Task: Each line of the data below from the one holding "transformatie." to the one holding "beide ruimtes opereerde, investeerde", inclusive, is to be reproduced exactly; no other line belongs in the answer.

Page-level text extractions
☆ ☆ ☆ ☆ ☆ ☆ ☆

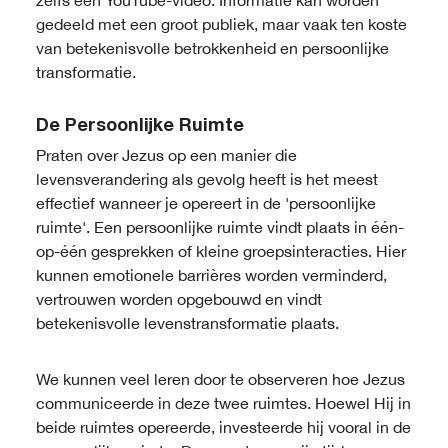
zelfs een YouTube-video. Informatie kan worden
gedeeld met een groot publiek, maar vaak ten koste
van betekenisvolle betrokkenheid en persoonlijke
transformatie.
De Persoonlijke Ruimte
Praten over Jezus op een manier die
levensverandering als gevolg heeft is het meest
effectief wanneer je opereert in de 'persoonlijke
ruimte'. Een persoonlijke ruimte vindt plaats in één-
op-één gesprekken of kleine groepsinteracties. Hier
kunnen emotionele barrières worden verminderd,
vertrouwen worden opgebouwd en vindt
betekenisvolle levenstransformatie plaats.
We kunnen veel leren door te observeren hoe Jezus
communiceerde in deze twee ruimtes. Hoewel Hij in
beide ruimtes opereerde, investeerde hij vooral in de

☆ ☆ ☆ ☆ ☆ ☆ ☆

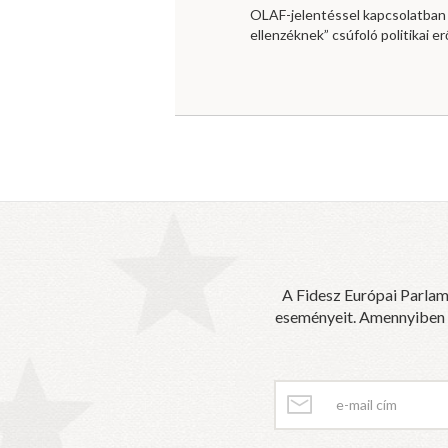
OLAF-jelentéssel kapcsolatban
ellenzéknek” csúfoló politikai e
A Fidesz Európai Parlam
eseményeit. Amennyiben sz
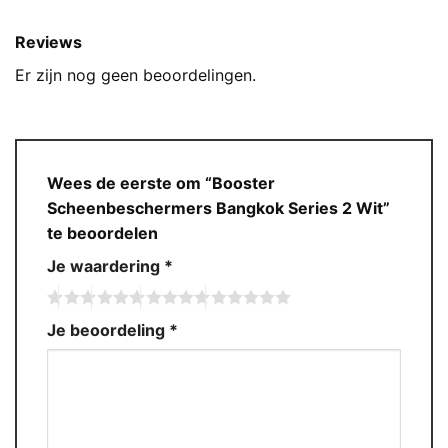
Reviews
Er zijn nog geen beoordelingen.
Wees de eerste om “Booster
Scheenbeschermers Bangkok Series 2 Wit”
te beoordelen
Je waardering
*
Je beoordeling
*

☆ ☆ ☆ ☆ ☆ ☆ ☆

Task solution:
transformatie.
De Persoonlijke Ruimte
Praten over Jezus op een manier die
levensverandering als gevolg heeft is het meest
effectief wanneer je opereert in de 'persoonlijke
ruimte'. Een persoonlijke ruimte vindt plaats in één-
op-één gesprekken of kleine groepsinteracties. Hier
kunnen emotionele barrières worden verminderd,
vertrouwen worden opgebouwd en vindt
betekenisvolle levenstransformatie plaats.
We kunnen veel leren door te observeren hoe Jezus
communiceerde in deze twee ruimtes. Hoewel Hij in
beide ruimtes opereerde, investeerde hij vooral in de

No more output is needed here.